→ **Written exercise 1**
Update the foil bearing excerpt: rewrite everything from "The present disclosure provides a radial foil bearing which" down to "radial foil bearing.", putting "carrier foil" wherever "base foil" appears.

It has proven problematic to arrange the foils economically to optimize the functional load-bearing capacity.

SUMMARY

The present disclosure provides a radial foil bearing which permits an economical arrangement of the foils and improves the radial foil bearing with regard to the function thereof.

The present disclosure provides a radial foil bearing that has a first curved segment, consisting of a first top foil and a first corrugated foil, which are firmly connected to one another at a common end with the first curved segment firmly disposed on a base foil, and a second curved segment consisting of a second top foil and a second corrugated foil, which are firmly connected to one another at a common end, that is disposed on the base foil. The two curved segments are placed one after the other on this base foil so that when the base foil is rolled up, a tubular base with the two curved segments arises and forms the radial foil bearing.

The base foil may be formed from a thin (<0.5 mm) sheet metal strip made of stainless spring steel sheet metal, which can be bent into a circular shape by hand or using an auxiliary device.

The curved segments are formed from a top foil and a corrugated foil, which are firmly connected to one another at one end, e.g., welded. The curved segments are then placed on the base foil in sequence, and the two consecutive curved segments are spaced apart from one another such that after the base foil has been rolled up to form the tubular base, one end of a curved segment will either slightly overlap, abut, or be spaced apart from the subsequent end of the subsequent curved segment.

In this case, the base foil is wrapped around the curved segments, so that the base foil has wrapped and surrounds the curved segments. Thus, in the radial direction, the foils from the top foil and corrugated foil that rest against one another are followed by the base foil after the formation of the tubular base.

The curved segments are directly and/or indirectly fixed at one end to the base foil, for example welded.

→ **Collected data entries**
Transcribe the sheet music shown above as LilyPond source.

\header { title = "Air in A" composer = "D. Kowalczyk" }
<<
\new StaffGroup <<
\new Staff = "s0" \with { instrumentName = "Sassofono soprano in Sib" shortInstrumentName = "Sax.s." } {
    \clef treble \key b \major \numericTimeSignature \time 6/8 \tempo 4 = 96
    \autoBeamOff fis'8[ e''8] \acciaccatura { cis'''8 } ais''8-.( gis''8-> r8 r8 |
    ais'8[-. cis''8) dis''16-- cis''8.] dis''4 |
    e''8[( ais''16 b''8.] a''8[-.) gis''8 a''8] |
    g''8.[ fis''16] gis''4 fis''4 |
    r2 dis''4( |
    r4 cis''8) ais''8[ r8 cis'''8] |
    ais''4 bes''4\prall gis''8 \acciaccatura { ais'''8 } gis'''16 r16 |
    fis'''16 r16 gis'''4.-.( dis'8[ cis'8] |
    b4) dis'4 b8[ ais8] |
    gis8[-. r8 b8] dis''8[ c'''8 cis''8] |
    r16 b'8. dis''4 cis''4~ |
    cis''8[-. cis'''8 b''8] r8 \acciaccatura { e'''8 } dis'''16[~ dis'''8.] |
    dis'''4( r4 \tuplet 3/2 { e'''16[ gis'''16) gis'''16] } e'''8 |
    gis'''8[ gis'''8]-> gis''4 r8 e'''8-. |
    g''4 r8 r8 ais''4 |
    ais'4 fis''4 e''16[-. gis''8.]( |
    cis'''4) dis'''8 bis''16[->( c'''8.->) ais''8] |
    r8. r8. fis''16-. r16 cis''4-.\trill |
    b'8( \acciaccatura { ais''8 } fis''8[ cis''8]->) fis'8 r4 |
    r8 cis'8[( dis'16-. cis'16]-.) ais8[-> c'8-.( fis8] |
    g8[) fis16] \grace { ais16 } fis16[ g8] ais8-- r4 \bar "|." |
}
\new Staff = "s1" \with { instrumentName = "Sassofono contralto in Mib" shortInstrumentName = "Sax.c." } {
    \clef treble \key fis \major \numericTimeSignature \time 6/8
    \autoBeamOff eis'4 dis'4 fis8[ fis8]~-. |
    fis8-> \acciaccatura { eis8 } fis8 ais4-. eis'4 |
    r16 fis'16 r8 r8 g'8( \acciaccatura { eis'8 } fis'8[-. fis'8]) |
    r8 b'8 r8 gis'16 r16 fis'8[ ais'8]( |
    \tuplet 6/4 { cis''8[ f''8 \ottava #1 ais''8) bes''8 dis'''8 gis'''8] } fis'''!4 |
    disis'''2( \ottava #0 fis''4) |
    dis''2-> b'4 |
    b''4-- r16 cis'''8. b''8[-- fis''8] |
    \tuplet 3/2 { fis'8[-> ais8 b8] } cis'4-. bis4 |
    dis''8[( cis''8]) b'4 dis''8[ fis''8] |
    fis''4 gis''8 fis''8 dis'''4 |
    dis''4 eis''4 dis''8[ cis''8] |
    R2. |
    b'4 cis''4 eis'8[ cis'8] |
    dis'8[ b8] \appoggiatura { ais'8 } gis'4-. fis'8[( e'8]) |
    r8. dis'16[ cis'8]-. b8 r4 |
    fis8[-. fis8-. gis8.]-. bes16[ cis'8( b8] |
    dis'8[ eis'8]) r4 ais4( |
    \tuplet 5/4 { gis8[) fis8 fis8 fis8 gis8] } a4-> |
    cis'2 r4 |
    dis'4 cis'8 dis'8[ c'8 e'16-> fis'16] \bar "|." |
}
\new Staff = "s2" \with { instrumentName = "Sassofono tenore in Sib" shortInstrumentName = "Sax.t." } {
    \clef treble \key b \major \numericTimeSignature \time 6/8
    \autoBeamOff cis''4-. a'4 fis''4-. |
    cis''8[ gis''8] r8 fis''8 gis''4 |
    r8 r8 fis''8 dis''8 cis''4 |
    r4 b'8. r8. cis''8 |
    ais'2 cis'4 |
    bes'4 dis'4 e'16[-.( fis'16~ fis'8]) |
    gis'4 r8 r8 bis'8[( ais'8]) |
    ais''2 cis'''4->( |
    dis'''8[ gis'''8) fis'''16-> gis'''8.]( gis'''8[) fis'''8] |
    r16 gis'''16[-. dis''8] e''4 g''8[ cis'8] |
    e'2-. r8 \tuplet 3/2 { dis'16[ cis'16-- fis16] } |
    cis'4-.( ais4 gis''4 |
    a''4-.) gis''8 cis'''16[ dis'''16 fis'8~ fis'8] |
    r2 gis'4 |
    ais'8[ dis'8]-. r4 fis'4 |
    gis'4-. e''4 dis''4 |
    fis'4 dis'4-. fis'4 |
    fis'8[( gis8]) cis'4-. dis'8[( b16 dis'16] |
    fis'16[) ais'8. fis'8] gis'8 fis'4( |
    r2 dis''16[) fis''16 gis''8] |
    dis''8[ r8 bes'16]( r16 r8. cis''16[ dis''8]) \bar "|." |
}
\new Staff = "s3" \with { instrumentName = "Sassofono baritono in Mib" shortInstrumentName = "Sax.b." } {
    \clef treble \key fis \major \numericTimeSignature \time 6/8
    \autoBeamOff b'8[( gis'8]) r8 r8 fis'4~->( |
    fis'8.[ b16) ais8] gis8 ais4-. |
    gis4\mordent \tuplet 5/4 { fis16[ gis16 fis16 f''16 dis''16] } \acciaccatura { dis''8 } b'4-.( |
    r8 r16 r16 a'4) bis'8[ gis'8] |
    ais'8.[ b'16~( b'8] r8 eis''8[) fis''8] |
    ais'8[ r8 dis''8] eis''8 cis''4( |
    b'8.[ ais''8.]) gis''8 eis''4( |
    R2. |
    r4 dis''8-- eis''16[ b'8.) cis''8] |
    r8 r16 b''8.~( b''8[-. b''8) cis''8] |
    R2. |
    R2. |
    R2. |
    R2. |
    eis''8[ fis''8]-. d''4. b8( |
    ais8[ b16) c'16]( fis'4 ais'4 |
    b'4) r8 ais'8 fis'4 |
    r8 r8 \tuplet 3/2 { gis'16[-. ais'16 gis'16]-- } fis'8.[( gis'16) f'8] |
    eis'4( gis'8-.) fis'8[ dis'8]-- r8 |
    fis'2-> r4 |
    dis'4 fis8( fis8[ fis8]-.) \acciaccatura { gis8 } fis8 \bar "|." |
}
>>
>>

→ **Written exercise 2**
Identify each line in the listing that contains the string "with", and copy those lines.

→ **Exercise output 1**
The present disclosure provides a radial foil bearing which permits an economical arrangement of the foils and improves the radial foil bearing with regard to the function thereof.

The present disclosure provides a radial foil bearing that has a first curved segment, consisting of a first top foil and a first corrugated foil, which are firmly connected to one another at a common end with the first curved segment firmly disposed on a carrier foil, and a second curved segment consisting of a second top foil and a second corrugated foil, which are firmly connected to one another at a common end, that is disposed on the carrier foil. The two curved segments are placed one after the other on this carrier foil so that when the carrier foil is rolled up, a tubular base with the two curved segments arises and forms the radial foil bearing.

→ **Exercise output 2**
\new Staff = "s0" \with { instrumentName = "Sassofono soprano in Sib" shortInstrumentName = "Sax.s." } {
\new Staff = "s1" \with { instrumentName = "Sassofono contralto in Mib" shortInstrumentName = "Sax.c." } {
\new Staff = "s2" \with { instrumentName = "Sassofono tenore in Sib" shortInstrumentName = "Sax.t." } {
\new Staff = "s3" \with { instrumentName = "Sassofono baritono in Mib" shortInstrumentName = "Sax.b." } {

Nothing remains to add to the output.